• **CONSIGNE A**:
Dans le texte étudié, relevez les traits qui suivent « le premier » et « la seconde » dans la phrase commençant par « C’étaient un vieux monsieur ».

• **TEXTE ÉTUDIÉ**:
----
On parvint pourtant à obtenir un peu de calme et de sérieux. Des
canapés, des chaises furent renversés pour figurer la scène, les décors
et les entrées. Le compositeur prit possession du piano et attaqua
vigoureusement le chœur des blanchisseuses. On en était à l’ensemble :
« Elle a du linge ! » quand deux personnages nouveaux et inattendus
parurent dans l’encadrement d’une porte.
C’étaient un vieux monsieur et une dame entre deux âges, le premier
très grand, très maigre, pourvu d’une longue barbe blanche, la seconde
petite, boulotte et rousse. La dame paraissait effarée, roulait des
yeux ronds qui ne comprenaient pas. Et le vieux monsieur agitait ses
grands bras et criait pour se donner du courage :
- Qu’est-ce que c’est ? Qu’est-ce qu’il y a ?
Mais on ne les avait pas vus, on ne soupçonnait pas leur présence et
l’on continuait à chanter :
Elle a du
linge !
Elle a du
linge !
tandis que le vieux piano, secoué par des mains brutales, déclinait
toute responsabilité quant à l’équilibre des objets d’art qu’on lui
avait confiés.
Les nouveaux venus finirent cependant par s’imposer à l’attention
générale. Les chants cessèrent brusquement, les attitudes se figèrent.
Seul, le pianiste qui ne pouvait rien voir, continuait à taper et
criait rageusement :
- Quoi ? Voulez-vous continuer ! « Il y a du linge Il y a du linge ! »
C’est assommant ! Allons, sapristi ! Reprenez-moi ça à l’entrée
d’Irma…
Un des auteurs lui frappa sur l’épaule :
- Arrête un instant, mon vieux : ce sont mes parents qui viennent
d’arriver.
Il se leva comme si un ressort l’avait fait surgir d’une boîte et, dans
son trouble, s’inclina respectueusement devant Suzanne qui lui dit :
- Non ! Là-bas, au fond, les estampes !
Ainsi se termina une entreprise qui aurait peut-être réformé l’art
dramatique si deux bons bourgeois n’étaient revenus de villégiature
avant le jour qu’ils avaient fixé. Car nos jeunes auteurs ne purent
jamais reprendre en mains avec l’autorité nécessaire leurs interprètes,
qu’une circonstance malencontreuse avait découragées pour toujours. De
ce découragement, Suzanne donnait la mesure en disant à ses amis de
rencontre, avec un sourire désabusé :
- Tu sais, le théâtre, c’est beau comme ça de loin, mais de près, ce
n’est pas ce qu’on croit ! Je peux t’en parler, moi qui en ai fait !
----
• **INFORMATIONS**:
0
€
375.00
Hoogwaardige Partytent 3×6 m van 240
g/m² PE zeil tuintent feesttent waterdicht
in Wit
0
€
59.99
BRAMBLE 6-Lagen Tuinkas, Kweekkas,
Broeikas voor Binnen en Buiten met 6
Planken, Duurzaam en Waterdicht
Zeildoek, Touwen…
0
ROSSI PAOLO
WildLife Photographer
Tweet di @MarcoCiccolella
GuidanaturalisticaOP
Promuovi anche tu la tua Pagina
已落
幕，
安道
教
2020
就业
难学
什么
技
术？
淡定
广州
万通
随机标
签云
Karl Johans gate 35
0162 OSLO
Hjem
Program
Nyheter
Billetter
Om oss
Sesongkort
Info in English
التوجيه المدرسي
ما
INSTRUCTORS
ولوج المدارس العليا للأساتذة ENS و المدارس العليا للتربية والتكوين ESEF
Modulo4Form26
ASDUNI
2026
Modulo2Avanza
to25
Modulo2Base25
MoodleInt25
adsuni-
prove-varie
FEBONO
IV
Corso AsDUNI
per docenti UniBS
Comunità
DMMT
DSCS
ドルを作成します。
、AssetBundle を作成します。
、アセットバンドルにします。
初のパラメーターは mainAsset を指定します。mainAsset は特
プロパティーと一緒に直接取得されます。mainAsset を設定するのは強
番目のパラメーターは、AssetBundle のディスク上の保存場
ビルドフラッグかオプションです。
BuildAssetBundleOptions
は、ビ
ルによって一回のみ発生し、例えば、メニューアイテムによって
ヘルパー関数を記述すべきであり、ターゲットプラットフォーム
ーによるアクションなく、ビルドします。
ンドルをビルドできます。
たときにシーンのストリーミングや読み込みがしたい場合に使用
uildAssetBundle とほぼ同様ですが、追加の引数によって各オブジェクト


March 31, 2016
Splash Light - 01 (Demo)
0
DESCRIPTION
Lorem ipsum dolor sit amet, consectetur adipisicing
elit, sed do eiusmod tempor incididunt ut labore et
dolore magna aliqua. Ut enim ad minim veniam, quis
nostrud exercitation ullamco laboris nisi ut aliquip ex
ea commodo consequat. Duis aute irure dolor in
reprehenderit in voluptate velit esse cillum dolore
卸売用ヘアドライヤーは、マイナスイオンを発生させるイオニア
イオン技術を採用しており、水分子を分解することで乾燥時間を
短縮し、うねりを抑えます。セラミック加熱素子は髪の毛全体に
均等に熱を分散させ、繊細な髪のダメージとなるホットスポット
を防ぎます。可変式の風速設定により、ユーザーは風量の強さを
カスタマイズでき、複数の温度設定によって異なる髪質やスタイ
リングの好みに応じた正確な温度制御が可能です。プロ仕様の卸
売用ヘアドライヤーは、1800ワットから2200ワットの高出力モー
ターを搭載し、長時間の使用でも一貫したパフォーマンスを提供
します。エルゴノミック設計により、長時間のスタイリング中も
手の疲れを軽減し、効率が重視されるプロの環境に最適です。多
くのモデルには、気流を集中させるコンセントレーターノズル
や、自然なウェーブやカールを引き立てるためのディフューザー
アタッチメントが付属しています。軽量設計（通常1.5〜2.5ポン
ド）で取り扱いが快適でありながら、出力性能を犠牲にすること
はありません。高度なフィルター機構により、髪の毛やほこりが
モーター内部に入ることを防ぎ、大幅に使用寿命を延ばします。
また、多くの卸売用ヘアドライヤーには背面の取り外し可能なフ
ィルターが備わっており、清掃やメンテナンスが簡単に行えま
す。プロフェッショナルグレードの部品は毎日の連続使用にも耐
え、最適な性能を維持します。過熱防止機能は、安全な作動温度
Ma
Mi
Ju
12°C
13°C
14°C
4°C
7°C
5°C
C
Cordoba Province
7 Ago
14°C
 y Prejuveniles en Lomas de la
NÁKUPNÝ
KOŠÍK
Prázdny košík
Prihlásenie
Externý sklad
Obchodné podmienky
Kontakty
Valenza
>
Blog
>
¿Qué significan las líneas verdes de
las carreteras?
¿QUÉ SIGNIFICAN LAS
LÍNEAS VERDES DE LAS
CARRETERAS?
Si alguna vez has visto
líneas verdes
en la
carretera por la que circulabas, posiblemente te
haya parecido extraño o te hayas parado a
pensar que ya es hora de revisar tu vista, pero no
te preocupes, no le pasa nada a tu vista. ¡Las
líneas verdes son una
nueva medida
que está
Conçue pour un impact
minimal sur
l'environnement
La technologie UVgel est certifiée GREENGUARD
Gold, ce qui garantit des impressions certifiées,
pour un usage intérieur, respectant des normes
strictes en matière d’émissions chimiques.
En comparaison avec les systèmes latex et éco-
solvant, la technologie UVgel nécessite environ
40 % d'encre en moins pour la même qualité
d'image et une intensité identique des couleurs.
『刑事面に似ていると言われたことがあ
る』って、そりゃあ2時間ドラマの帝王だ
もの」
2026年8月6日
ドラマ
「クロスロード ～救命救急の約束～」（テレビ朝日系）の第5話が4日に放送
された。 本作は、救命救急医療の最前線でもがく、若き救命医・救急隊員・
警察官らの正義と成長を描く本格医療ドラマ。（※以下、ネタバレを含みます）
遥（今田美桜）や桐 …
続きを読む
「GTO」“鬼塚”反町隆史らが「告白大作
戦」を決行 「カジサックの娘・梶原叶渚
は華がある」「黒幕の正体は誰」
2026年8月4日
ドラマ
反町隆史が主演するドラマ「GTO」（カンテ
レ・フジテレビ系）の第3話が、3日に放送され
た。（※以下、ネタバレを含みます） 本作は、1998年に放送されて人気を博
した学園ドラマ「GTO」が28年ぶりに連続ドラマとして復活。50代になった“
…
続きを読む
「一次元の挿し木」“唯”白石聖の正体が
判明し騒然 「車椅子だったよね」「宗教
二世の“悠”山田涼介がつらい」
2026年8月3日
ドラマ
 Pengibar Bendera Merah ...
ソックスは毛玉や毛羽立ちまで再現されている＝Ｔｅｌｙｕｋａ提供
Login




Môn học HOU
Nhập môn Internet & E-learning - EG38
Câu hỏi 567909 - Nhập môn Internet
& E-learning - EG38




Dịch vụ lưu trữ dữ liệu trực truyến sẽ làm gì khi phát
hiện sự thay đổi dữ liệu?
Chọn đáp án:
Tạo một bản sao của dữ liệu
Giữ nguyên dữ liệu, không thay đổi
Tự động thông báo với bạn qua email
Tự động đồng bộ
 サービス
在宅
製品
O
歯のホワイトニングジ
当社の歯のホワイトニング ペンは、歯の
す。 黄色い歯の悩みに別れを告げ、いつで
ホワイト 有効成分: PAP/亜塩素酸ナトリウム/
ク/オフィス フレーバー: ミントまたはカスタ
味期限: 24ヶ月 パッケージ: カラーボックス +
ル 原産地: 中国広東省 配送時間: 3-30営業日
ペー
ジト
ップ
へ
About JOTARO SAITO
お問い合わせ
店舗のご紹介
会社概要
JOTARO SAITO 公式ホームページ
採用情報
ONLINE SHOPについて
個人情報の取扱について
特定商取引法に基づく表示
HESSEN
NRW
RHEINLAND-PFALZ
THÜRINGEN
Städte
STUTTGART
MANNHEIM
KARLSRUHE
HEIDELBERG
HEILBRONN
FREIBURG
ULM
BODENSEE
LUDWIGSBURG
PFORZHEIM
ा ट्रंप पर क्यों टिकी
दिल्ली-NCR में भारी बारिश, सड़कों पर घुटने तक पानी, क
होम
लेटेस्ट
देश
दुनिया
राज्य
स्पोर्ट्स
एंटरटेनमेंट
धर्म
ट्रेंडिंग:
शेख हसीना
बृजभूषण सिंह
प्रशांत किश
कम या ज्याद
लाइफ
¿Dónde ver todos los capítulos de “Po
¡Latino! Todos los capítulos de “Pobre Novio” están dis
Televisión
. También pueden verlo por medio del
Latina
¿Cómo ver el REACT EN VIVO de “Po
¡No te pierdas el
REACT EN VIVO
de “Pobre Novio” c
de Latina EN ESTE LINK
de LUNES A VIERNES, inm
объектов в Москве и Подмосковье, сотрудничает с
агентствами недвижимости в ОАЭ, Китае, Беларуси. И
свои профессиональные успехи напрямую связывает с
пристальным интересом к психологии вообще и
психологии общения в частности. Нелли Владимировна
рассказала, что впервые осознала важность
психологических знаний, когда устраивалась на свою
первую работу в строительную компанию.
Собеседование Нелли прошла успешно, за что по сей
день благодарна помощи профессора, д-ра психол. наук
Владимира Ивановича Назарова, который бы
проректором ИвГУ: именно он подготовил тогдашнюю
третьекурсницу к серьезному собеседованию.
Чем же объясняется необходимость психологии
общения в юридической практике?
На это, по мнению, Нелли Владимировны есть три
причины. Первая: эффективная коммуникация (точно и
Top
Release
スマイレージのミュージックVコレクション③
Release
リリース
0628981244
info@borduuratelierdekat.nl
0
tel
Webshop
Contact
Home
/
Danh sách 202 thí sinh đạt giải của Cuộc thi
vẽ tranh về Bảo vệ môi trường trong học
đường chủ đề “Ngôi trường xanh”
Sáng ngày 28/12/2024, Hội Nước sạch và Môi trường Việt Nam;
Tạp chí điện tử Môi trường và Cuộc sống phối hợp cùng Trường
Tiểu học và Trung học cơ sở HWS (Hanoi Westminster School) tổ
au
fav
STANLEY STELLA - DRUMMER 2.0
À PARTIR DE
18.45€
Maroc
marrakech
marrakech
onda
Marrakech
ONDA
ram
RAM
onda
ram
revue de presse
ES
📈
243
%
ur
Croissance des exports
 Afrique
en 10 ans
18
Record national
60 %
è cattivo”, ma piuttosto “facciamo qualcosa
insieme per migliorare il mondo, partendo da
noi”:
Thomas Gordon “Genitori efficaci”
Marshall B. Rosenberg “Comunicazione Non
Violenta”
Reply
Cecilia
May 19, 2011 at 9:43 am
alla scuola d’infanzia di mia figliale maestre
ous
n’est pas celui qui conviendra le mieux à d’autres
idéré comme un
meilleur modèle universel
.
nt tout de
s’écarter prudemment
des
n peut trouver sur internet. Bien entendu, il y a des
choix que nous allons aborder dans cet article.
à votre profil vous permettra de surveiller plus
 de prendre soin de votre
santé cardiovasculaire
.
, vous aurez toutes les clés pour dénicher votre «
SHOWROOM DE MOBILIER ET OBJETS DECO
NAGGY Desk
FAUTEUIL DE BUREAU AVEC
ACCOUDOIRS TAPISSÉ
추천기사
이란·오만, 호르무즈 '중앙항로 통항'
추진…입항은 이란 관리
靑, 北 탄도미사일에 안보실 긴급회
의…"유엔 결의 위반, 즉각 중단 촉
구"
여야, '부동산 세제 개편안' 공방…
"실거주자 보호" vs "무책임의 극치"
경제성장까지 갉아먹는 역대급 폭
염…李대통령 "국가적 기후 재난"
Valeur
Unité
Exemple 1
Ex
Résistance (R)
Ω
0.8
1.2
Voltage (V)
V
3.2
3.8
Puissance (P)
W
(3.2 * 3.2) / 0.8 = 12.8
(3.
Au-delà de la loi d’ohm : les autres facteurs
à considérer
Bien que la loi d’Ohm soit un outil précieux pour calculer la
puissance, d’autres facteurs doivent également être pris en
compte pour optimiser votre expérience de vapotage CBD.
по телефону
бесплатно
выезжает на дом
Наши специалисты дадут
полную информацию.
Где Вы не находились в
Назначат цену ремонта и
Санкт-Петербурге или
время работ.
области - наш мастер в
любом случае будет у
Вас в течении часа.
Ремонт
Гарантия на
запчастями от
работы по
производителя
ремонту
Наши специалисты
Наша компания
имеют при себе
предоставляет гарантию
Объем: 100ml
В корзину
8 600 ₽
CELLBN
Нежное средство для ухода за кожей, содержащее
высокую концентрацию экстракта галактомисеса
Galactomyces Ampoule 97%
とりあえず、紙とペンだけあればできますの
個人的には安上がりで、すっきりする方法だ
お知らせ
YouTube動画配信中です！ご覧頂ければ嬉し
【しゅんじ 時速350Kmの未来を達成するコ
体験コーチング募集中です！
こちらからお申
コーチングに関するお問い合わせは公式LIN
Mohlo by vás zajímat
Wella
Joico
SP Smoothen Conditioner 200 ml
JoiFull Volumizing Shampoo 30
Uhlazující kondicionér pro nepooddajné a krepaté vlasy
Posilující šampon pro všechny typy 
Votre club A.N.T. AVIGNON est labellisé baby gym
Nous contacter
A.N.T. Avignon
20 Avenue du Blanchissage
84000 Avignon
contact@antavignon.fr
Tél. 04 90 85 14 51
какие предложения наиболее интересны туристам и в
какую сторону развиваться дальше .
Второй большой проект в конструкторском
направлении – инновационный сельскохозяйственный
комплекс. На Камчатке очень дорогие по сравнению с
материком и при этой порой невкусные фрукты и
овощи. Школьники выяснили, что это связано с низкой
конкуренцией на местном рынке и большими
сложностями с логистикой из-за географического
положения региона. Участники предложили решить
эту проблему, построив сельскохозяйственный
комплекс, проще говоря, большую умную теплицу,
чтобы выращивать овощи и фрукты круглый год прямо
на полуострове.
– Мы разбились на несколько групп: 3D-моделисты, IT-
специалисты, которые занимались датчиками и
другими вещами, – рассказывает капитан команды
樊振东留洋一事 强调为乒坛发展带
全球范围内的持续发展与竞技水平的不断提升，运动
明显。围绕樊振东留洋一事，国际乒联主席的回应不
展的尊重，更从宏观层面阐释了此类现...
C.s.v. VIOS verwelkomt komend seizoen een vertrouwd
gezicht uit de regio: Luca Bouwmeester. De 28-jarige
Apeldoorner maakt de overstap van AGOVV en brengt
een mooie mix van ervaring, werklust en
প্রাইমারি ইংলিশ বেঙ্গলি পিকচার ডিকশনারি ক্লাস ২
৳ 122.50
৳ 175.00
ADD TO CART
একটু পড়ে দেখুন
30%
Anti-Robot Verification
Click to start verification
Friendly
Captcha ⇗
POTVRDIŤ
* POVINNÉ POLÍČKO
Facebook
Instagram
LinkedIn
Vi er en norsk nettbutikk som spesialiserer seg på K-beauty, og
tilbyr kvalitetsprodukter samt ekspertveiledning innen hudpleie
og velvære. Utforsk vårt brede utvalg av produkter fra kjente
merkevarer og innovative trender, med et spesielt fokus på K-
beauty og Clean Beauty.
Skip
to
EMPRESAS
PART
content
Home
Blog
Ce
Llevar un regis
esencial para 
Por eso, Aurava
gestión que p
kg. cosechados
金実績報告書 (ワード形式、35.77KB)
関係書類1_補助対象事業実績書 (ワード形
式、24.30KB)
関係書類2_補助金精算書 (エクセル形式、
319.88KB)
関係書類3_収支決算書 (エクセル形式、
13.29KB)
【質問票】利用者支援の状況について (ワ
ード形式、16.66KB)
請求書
----
• **CONSIGNE B**:
Rassemblez, en les recopiant, toutes les lignes qui contiennent le mot « Pobre ». La casse compte.

• **ZONE DE RÉPONSE A**:
- très grand
- très maigre
- pourvu d’une longue barbe blanche
- petite
- boulotte
- rousse

• **ZONE DE RÉPONSE B**:
¡Latino! Todos los capítulos de “Pobre Novio” están dis
de “Pobre Novio” c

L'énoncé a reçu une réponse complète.